En tant que vice-président de la CME, avez-vous été à l’initiative du projet de recruter des médecins cubains ?
Nous n’en sommes pas à l’origine ! La communauté de communes et les élus locaux sont porteurs de cette idée. Cela ne relève pas du tout de notre compétence locale. Nous avons l’habitude, dans notre établissement, de recruter des médecins étrangers, des Padhue. Je précise qu’il faudra passer de toute façon par un décret et une compétence au niveau du ministère de la Santé pour valider cette initiative. Nous restons observateurs de ce qu’il va se passer.
Mais souhaitez-vous recruter des médecins cubains ? N’est-ce pas un constat d’échec pour sauver cette maternité, voire l’hôpital ?
En pratique, nous n’avons pas été confrontés au fait d’accepter ou refuser des médecins cubains. La CME n’a pas été sollicitée sur ce sujet pour l’instant. Toutefois, c’est vrai, nous avons clairement besoin de cardiologues et d’urgentistes. Je ne vais pas vous faire la liste de tous les postes vacants !
Nous avons déjà des praticiens à diplôme hors UE que nous accompagnons jusqu’à ce qu’ils soient autonomes. Mais pour que ces praticiens qui n’ont pas le plein exercice soient vraiment encadrés, il faut que le nombre de médecins dans le service concerné soit déjà suffisant. Cela se joue souvent à un médecin près qui peut ou pas couvrir la garde. Dans tous les cas, le seul cadre légal dont nous disposons est – pour l’instant – celui des Padhue.
Quels sont les services en tension ?
Le principal souci porte sur la maternité qui est suspendue depuis avril 2023 par manque d’effectifs. Les parturientes sont bien suivies dans notre service de gynécologie. La chirurgie gynécologique est toujours active. Seuls les accouchements ne peuvent avoir lieu au sein de notre hôpital. Les femmes doivent accoucher à Saint-Brieuc, Lannion ou à la clinique de Plérin.
Quant aux urgences, elles sont en tension comme les autres hôpitaux, mais nous arrivons à boucler nos plannings. Nous ne sommes pas régulés tout le temps, contrairement à ce que raconte la presse générale. Nous cherchons aussi à recruter en cardiologie. Le constat n’est pas binaire. Nous avons des besoins aussi en gériatrie et en pneumologie, mais nous parvenons à nous en sortir. Les seuls services vraiment en crise sont la maternité et de temps en temps les urgences qui restent ouvertes jour et nuit pour 95 % du temps.
Est-ce que cela vous rend service ou vous dessert d’être sous les feux des projecteurs des médias avec cet éventuel renfort de médecins cubains ?
Les deux. Cela nous rend service dans la mesure où un buzz et une polémique sont créés au niveau national. Les difficultés sont mises en relief et les politiques nationales sont mises sous pression. Mais cela dessert le public qui a l’impression d’avoir un hôpital en décrépitude totale, qui n’assumerait plus du tout ses fonctions de santé et serait fermé un jour sur deux.
Loin de ces approches réductrices, la réalité est plus complexe sur le terrain. Nous pouvons avoir des moments de crise totale et aller mieux deux mois plus tard car nous sommes habitués à composer avec la pénurie. Par exemple, nous espérons le recrutement intérimaire d’un cardiologue alors que nous sommes bien en deçà des besoins de la population dans cette spécialité avec deux cardiologues libéraux qui vont bientôt partir à la retraite.

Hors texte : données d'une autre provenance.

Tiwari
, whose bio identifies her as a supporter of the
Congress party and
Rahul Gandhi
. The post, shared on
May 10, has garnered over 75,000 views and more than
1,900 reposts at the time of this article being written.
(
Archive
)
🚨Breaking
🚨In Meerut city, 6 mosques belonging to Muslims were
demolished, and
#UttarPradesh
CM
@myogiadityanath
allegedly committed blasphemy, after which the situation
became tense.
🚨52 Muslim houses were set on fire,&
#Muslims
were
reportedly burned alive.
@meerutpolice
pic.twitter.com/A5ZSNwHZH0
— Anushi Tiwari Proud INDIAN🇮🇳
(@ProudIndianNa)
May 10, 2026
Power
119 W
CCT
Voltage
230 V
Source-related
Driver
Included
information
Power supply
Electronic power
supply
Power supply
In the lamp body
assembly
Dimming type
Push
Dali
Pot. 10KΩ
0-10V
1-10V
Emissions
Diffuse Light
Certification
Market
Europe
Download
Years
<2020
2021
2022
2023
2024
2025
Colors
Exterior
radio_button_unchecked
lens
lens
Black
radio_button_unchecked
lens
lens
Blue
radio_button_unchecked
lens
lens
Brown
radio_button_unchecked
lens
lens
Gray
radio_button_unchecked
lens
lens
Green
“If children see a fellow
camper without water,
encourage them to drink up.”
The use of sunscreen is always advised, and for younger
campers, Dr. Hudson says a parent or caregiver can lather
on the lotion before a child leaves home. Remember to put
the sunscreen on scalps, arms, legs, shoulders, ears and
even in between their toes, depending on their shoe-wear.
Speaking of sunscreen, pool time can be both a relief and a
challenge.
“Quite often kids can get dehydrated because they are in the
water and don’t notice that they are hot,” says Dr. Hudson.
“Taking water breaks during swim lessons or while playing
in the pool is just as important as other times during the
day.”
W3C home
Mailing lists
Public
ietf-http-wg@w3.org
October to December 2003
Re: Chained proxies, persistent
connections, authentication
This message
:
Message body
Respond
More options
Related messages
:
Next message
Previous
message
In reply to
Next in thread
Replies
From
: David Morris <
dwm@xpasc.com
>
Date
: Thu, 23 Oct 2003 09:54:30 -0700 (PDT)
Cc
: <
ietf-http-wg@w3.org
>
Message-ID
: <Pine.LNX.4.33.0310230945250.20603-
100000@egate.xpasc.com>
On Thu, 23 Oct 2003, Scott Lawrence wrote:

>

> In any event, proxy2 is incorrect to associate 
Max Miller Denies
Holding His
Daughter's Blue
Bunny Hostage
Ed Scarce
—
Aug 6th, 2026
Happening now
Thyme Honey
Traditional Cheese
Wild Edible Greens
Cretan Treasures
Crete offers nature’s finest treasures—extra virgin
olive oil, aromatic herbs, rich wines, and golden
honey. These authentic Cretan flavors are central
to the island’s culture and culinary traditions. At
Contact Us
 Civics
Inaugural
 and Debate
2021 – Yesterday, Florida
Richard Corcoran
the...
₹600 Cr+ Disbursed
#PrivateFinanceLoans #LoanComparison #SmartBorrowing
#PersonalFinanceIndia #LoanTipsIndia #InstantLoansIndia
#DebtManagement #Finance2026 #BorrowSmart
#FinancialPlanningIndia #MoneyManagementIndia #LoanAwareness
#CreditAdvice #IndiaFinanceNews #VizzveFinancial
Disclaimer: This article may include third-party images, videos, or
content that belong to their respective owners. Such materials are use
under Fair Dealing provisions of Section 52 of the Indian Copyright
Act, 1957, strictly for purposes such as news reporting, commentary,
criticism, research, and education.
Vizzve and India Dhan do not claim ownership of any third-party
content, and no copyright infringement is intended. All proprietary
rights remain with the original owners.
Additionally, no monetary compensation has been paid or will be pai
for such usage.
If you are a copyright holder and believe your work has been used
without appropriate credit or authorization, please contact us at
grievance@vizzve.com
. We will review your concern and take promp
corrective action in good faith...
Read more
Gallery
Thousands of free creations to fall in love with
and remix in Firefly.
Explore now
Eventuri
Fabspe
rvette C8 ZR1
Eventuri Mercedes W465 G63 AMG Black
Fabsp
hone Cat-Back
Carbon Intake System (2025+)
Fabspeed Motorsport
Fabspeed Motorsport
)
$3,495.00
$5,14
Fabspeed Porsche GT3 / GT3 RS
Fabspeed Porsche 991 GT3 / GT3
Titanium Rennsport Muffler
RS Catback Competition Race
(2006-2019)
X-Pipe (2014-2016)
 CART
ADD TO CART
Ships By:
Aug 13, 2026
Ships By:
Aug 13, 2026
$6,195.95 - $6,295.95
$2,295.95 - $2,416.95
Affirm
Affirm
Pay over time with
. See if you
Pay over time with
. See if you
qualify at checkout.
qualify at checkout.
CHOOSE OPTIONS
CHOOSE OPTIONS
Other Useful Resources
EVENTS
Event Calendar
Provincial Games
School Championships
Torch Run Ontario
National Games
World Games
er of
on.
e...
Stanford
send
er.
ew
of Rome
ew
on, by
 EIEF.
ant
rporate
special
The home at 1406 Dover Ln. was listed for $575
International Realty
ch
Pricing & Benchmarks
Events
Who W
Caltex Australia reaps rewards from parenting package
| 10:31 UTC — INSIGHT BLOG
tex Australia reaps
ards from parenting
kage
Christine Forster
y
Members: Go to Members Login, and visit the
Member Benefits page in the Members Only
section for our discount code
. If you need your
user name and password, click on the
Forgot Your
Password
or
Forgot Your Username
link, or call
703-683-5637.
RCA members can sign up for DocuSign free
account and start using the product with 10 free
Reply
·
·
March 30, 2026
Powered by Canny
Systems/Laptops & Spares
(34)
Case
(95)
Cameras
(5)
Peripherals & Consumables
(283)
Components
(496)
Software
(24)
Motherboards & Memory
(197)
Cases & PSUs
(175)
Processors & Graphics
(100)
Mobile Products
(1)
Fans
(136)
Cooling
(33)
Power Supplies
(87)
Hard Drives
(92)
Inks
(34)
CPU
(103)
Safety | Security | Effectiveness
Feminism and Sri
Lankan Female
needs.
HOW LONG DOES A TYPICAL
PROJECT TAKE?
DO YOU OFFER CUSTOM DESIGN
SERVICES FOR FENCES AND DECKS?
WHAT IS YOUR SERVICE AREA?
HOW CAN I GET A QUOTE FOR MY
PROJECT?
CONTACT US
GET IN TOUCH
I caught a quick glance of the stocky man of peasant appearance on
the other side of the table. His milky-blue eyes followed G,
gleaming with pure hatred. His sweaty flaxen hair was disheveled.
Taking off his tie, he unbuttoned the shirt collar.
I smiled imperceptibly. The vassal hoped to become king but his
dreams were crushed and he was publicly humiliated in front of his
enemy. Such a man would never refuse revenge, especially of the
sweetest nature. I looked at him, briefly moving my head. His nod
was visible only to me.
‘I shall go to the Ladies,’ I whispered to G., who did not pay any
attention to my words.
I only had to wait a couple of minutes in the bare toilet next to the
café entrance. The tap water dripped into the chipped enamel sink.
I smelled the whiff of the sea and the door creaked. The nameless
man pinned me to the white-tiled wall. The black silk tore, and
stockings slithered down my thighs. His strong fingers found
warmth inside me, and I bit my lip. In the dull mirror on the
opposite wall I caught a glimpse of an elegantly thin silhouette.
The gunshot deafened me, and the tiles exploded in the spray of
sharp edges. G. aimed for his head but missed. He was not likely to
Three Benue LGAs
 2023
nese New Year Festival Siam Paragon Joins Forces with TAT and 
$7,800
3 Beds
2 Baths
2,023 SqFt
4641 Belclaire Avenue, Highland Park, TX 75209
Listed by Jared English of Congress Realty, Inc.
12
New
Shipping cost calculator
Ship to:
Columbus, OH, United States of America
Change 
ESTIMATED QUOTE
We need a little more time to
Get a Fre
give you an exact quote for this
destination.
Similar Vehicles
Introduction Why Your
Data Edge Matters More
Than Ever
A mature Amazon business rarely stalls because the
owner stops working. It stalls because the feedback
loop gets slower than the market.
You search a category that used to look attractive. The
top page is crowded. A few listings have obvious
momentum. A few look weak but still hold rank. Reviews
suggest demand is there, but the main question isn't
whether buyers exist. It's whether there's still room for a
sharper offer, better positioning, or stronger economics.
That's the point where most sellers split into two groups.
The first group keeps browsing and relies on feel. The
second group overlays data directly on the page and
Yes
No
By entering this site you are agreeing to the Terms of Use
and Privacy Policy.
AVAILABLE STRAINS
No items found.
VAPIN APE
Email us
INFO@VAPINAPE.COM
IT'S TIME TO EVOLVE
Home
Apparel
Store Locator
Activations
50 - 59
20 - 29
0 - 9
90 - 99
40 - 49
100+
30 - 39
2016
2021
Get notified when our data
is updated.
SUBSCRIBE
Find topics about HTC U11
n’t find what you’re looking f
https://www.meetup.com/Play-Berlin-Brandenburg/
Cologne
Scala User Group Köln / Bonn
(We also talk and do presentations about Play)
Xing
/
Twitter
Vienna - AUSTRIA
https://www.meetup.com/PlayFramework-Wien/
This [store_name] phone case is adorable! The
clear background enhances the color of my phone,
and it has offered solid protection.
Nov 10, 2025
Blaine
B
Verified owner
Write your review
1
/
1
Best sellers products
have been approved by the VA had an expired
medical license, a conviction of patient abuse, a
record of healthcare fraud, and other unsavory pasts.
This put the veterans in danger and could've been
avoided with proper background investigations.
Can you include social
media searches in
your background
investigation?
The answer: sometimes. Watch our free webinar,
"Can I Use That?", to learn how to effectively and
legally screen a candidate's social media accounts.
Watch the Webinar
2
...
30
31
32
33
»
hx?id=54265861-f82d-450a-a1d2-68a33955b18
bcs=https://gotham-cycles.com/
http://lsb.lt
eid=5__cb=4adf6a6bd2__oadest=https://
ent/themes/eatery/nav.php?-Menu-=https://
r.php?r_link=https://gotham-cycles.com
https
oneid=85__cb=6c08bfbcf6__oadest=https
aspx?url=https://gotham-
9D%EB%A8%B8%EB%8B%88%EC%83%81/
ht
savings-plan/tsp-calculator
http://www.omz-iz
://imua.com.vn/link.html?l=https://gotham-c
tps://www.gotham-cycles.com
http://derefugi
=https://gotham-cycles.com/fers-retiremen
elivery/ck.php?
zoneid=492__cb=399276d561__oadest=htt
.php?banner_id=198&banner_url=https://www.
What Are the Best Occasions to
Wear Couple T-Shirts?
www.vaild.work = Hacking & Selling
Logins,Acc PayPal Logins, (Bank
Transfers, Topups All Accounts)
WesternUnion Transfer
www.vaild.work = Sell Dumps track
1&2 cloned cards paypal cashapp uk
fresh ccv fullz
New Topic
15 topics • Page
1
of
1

Nous ne sommes pas dans la même situation que la Martinique ou la Guyane qui avaient recruté des médecins cubains dans le cadre de la crise sanitaire. Nous nous inscrivons davantage dans le long terme. Nous attendons de voir la suite pour la mise en œuvre effective du recrutement de ces praticiens cubains !
Arme diplomatique et manne financière pour Cuba
En 2023, selon les autorités cubaines, 22 632 professionnels de santé étaient répartis dans 57 pays. Ce programme massif d’expatriation de praticiens cubains lancé dans les années 1960 est vu comme une arme diplomatique et constitue une source très importante de devises pour le pays, et même parfois la première. Cette « coopération médicale » a rapporté 6,3 milliards de dollars en 2018 et 3,9 milliards en 2020.